The Rantamakis were wearing seatbelts, which police told them is the reason they survived the impact.

But Jessica Rantamaki, who pinned in by her seatbelt, sensed immediately something was wrong.

"The only other thing that I remember is the piercing pain that I had in my back," she says.  "So, I knew that something had happened to my back."

Woman with short hair and a flowered dress smiles while standing in her living room.

Jessica Rantamaki is running the Peachtree Road Race this year, 5 years after being critically injured in a head-on collision. (FOX 5 Atlanta)

She remembers a police officer coming to the window on her side of the mangled SUV.

"He looked in, because all the windows were broken," Rantamaki says. "And, I asked him, I said, 'Am I going to die?'  And he said, ‘No. The fire and EMTs are on their way.'  And, I said, 'Will you hold my hand, just until they get here? Because, I am, I am in so much pain.'"

She had fractured 3 vertebrae in her lower back, and the impact of the crash had torn her intestines in several places, a potentially life-threatening emergency.

That night, Rantamaki underwent a four-hour emergency surgery to repair the perforations in her intestines.

A few days later, a spinal surgeon fused her L1- L3 vertebrae.

SIde-by-side x-rays show fractures in the spine and titanium rods holding 3 vertebrae together.

X-rays of Jessica Rantamaki's lower spine, after she was critically injured when the SUV she was riding in was hit head-on by a man fleeing police in a stolen car. 

She spent the next three weeks in the hospital, in a fog of pain.

"In the hospital, I remember texting a very good friend of mine and saying, 'I don't think I'm going to make it through this.'" Rantamaki says.  "Because I was in so much pain."

Instead of running the Peachtree on July Fourth, she was struggling to stand up and take her first steps.

It was grueling.

"It probably took a good 40 minutes to go, I don't know, 20 to 30 feet," Rantamaki says.

Her spinal surgeon told Rantamaki she would one day run again, but her body needed time to heal.

"The running, he would absolutely not let me do for 6 months," she says.   
"Every conversation was, 'So, when can I run again, doctor?'"

By October, she was on a stationary bike, trying to regain the strength and the stamina she had lost.

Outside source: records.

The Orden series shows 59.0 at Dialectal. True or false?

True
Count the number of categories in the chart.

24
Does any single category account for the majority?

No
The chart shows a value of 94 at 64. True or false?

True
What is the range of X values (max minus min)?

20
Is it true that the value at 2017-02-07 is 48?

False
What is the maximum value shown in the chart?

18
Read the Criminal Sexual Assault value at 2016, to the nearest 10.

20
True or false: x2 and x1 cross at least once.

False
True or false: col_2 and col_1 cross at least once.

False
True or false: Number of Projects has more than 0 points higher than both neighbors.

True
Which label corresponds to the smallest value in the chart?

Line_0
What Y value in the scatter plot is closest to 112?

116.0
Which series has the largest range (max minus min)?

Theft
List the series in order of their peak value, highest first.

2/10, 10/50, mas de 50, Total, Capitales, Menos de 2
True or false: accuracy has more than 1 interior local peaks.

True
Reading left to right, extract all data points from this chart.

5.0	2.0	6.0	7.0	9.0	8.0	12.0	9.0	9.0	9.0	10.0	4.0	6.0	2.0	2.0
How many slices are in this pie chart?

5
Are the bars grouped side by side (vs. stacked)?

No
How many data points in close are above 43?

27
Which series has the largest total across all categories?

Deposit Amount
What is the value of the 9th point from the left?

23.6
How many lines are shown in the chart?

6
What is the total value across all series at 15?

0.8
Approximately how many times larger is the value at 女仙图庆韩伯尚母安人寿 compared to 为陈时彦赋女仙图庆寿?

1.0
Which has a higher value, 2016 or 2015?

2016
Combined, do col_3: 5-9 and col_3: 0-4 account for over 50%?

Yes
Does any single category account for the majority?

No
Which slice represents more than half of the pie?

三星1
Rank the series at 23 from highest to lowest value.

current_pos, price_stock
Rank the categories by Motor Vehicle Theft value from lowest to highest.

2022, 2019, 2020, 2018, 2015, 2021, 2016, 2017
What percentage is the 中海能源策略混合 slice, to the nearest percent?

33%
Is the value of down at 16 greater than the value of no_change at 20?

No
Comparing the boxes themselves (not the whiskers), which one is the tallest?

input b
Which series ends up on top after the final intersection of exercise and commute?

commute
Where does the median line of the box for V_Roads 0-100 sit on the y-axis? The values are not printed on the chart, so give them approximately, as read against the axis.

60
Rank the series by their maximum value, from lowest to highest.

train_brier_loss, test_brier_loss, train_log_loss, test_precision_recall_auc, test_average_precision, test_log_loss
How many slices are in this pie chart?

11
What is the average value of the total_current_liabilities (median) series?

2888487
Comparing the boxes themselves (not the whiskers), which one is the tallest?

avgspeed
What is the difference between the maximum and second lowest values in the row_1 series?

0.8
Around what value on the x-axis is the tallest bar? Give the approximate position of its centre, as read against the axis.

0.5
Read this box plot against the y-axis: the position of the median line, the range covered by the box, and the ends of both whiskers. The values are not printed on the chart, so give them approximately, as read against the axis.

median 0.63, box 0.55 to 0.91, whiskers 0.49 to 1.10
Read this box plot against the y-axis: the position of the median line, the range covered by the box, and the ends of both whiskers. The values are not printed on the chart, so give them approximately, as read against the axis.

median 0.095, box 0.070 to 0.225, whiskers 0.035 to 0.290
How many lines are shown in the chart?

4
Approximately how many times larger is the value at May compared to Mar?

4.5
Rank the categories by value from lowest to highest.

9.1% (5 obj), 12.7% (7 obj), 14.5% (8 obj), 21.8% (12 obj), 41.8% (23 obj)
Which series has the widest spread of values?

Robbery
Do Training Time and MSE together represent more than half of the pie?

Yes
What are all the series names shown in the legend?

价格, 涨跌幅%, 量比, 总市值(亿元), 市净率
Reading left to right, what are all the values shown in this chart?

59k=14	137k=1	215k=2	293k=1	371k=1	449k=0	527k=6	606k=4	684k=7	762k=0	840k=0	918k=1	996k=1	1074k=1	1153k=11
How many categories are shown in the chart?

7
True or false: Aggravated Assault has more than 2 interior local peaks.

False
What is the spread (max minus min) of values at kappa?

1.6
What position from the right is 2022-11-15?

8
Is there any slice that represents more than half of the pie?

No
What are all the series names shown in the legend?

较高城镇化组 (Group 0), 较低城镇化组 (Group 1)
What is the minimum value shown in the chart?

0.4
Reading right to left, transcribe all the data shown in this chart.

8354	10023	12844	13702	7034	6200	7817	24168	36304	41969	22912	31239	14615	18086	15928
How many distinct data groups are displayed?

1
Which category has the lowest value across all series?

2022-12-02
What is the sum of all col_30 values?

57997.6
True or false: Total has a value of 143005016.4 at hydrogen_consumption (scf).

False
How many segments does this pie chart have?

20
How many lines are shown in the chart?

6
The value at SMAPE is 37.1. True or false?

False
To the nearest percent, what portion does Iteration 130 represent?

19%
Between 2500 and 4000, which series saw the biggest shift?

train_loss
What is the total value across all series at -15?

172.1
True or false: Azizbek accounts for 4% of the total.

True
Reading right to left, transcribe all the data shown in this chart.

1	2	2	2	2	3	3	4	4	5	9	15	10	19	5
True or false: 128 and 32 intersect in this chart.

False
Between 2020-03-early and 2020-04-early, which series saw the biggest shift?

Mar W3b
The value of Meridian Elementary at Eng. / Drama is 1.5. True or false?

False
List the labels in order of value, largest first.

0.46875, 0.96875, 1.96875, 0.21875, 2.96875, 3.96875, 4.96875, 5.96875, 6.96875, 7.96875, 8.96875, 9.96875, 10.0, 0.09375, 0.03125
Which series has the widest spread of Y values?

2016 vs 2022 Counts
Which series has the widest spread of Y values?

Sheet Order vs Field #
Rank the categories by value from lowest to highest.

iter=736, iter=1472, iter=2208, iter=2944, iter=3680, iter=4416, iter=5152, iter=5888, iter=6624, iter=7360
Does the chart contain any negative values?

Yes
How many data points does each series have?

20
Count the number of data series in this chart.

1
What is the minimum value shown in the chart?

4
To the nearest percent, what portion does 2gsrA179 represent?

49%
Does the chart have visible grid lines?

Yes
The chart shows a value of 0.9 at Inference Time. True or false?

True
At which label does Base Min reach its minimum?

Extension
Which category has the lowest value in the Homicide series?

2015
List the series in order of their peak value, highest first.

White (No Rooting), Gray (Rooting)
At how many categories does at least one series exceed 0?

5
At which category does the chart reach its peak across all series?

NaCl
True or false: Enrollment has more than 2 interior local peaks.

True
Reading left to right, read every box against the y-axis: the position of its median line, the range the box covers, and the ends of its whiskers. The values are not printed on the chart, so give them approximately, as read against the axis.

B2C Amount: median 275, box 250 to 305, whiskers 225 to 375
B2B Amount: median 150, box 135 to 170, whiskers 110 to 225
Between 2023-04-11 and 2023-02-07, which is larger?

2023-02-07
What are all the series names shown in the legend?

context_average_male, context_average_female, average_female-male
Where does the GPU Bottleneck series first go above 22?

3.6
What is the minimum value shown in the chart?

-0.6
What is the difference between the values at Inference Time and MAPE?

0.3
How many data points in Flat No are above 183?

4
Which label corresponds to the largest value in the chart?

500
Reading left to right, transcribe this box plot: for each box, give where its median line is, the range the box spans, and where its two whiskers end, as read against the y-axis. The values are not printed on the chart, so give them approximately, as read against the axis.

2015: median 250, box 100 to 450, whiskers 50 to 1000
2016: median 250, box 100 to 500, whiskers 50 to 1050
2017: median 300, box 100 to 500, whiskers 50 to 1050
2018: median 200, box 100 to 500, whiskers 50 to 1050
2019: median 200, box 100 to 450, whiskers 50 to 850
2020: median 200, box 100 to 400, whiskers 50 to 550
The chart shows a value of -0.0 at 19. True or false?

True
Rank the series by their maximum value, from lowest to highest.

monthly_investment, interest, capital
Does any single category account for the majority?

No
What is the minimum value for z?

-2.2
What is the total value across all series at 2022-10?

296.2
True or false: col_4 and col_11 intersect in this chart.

"I felt like I was getting back to my old self, where any form of physical exercise was helping me mentally," she says.

By January, Rantamaki was cleared to run again.

"I'm doing a little bit of running and a little bit of walking on the greenaway with my dog, and then I start crying," she remembers.  "And, there were plenty of people out there, and I'm sure they thought something was wrong, but it was really tears of joy.

Only July 4, 2018, a year and 3 days after the collision, Jessica and Rick Rantamaki ran the Peachtree again, only this time, she says, it felt like everything was in Technicolor.

Woman lifts up her arms and smiles as she runs in a road race.

Jessica Rantamaki runs the Peachtree Road Race July 4, 2018, a year and 3 days after being critically injured in a head-on collision.

"The weather was great, I don't know if the sun was shining brighter that day," she smiles. "Almost every day after the accident, the sun does shine brighter to me."

Woman with a backpack and race number poses for a selfie.

Jessica Rantamaki was critically injured when the SUV she was riding in was hit head-on by a man fleeing police in a stolen car. 

She passed the Shepherd Center, where spinal cord injury patients and health care workers, line the curb, to watch the 60,000 runners go by.

"I used to wave," Rantamaki says.

But this time, she stopped to spoke with patients beginning their own recoveries.

"I felt like I was running for all of them," Rantamaki says.  "For me, it's a privilege to just walk on two feet.  I have a whole different appreciation for a lot of things in life."